As experiências do corpo em relação ao autismo dentro do discurso dominante são contabilizados pela função cerebral, regulação ou do não conseguir regular as experiências sensoriais. O corpo está amarrado pelo cérebro e pertence-lhe. Muitos irão correr a dizer que o autismo é muito mais do que isso. Outros irão referir que quando falam do autismo não é apenas isso que querem significar. E certamente que o autismo não é apenas isto, aquilo ou outra coisa. O autismo enquanto entidade de diagnóstico não é apenas um conjunto de carcaterísticas comportamentais. Ainda que os manuais de diagnóstico teimem em os apresentar enquanto tal. Mas os manuais são isso mesmo, manuais. Importantes, mas não exclusivos, únicos e detentores da totalidade daquilo que é o autismo. E no que diz respeito ao que muitos de nós falam sobre o autismo, é preciso pensar na construção social que toda esta narrativa leva a acontecer. Incidir o discurso nas competências e naquilo que a ausência destas ou a presença de outras competências leva a causar, vai construindo uma noção de um corpo incapaz ou não capaz. Um corpo disfuncional. E mais do que um corpo, é um cérebro disfuncional. Cérebro esse que se for pensado como aquele que gere o corpo e que relega este para um patamar de importância menor. Acabamos por construir toda uma limitação à construção de um espaço para um corpo actuante e com significado. E que pode ajudar sem dúvida a desconstruir esta noção de pessoa competente.

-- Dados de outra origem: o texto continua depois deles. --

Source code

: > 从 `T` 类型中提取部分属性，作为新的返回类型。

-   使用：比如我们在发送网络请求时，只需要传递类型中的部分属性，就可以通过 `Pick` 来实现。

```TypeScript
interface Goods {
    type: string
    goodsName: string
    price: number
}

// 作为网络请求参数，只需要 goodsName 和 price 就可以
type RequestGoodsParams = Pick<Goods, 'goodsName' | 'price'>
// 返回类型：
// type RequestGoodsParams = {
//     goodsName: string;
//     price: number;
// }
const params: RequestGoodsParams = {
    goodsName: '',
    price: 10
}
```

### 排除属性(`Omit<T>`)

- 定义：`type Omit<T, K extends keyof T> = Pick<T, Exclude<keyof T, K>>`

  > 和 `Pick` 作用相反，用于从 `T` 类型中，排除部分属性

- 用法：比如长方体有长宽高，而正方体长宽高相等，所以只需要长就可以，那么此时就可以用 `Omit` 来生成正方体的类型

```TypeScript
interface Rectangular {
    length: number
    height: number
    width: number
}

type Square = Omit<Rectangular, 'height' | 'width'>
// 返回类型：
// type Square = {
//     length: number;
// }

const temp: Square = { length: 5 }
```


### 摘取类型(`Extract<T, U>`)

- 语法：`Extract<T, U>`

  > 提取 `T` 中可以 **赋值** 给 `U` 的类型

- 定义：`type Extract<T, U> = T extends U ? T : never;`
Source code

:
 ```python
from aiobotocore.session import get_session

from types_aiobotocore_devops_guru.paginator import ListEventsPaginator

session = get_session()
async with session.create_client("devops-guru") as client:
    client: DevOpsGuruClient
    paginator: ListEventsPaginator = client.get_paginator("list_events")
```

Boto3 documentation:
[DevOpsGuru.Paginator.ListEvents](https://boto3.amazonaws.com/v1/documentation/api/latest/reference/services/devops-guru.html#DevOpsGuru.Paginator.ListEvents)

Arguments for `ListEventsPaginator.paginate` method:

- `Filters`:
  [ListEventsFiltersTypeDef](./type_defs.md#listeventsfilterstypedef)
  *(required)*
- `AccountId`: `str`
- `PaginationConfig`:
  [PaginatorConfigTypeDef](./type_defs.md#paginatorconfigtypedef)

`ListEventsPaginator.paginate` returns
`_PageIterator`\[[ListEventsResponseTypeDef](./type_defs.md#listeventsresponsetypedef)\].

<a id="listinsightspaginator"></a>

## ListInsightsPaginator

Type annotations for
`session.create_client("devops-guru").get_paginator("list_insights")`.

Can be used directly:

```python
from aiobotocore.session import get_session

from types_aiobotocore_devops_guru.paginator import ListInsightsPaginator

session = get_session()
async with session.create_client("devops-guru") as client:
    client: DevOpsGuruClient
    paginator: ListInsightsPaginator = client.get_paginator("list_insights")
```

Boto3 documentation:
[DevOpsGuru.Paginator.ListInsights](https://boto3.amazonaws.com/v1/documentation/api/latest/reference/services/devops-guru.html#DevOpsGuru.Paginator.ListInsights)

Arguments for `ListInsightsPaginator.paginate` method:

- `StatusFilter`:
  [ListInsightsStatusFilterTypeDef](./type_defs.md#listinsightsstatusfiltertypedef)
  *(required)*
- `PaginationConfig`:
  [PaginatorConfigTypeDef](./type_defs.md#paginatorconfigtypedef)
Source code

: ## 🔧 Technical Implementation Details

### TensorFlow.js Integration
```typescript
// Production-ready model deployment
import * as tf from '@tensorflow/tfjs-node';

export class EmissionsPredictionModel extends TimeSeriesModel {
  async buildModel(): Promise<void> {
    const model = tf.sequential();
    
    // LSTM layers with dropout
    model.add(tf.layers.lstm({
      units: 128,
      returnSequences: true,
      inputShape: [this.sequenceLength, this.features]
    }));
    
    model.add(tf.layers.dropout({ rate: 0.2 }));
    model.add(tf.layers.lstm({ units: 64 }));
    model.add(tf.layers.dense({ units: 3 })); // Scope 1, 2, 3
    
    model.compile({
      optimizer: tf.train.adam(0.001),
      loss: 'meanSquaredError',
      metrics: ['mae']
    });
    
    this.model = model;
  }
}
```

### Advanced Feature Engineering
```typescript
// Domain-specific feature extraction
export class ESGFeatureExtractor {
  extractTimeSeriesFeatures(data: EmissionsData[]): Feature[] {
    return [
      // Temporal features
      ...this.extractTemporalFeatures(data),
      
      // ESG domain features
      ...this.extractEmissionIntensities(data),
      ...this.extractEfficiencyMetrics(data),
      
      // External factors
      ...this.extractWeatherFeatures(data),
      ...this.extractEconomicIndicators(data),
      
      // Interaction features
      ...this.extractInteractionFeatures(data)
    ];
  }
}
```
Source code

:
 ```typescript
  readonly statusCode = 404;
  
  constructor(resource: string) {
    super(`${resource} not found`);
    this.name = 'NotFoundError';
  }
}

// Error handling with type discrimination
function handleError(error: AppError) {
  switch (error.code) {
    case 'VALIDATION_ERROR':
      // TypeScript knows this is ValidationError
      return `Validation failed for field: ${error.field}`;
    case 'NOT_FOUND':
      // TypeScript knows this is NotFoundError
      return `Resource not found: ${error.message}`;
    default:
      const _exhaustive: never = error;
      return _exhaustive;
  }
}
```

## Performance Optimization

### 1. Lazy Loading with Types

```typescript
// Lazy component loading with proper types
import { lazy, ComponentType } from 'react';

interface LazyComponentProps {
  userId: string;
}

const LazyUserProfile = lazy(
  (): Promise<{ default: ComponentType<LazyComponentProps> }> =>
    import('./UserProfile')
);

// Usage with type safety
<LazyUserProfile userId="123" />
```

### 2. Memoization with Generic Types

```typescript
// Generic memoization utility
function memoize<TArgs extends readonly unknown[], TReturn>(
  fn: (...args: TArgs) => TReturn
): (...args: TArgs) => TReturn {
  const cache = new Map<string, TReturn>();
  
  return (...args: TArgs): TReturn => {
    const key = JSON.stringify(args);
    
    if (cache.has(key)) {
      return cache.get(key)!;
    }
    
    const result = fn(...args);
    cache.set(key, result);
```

Precisamos de dar importância à personificação do autismo que está ainda bastante ancorada ao domínio do cognitivo. É compreensível a importância deste dominio e o impacto e presença que este tem na nossa vida. Mas não é apenas isso, seja para as pessoas autistas como para as não autistas. Por exemplo, vemos isso quando falamos de pessoas sobredotada. Em que corremos o risco de personificar esta pessoa com base na sua grande competência cognitiva. Negligenciado todo um conjunto de áreas fundamentais da sua vida, nomeadamente a emocional e existencial. Encurtar a nossa visão do autismo e da pessoa autista neste dominIo cognitivo é deixar pouco espaço para que qualquer outra coisa igualmente positiva possa surgir. Até porque estaremos demasiado preocupados com o processo cognitivo e da função cerebral, assim como das suas consequências na função corporal subserviente.
Ainda vivemos esta ideia do que o corpo é e não é, e o que a mente é e não é, tal como descrito num plano cartesiano de desembodied. E se desenharmos fronteiras em redor e entre o corpo e a mente, enquanto se insiste num corpo que é, em última análise, ditado pela mente. Aquilo que temos é que um corpo autista passa a ser chamado de uma mente autista. E o corpo deixa de ser visto como um local de conhecimento, de conhecimento do outro. E atendendo a que a sua mente é vista como limitada, a pessoa autista fica aprisionada e silenciado neste seu corpo.
A investigação realizada nas questões sensoriais está cada vez mais a desafiar o entendimento dominante do autismo, olhado como um défice na capacidade cognitiva da leitura das pessoas. Isto marca uma mudança emergente na investigação do autismo de um foco na estrutura e processos da mente para um foco em comportamento autista como vivido e vivenciado no corpo.
E para tal urge a necessidade de devolver a voz às pessoas autistas. Elas saberão dentro do espaço existente criar movimentos e falar sobre estes mesmos movimentos. Aqueles movimentos do seu corpo, do espaço que ocupam, do que ele sente e como tudo isto ajuda a contar a história vivencial da pessoa autista. Não se assustem os outros corpos que esta dinâmica não vai roubar nada a ninguém. Até porque o corpo é dos próprios. E o conhecimento é de todos.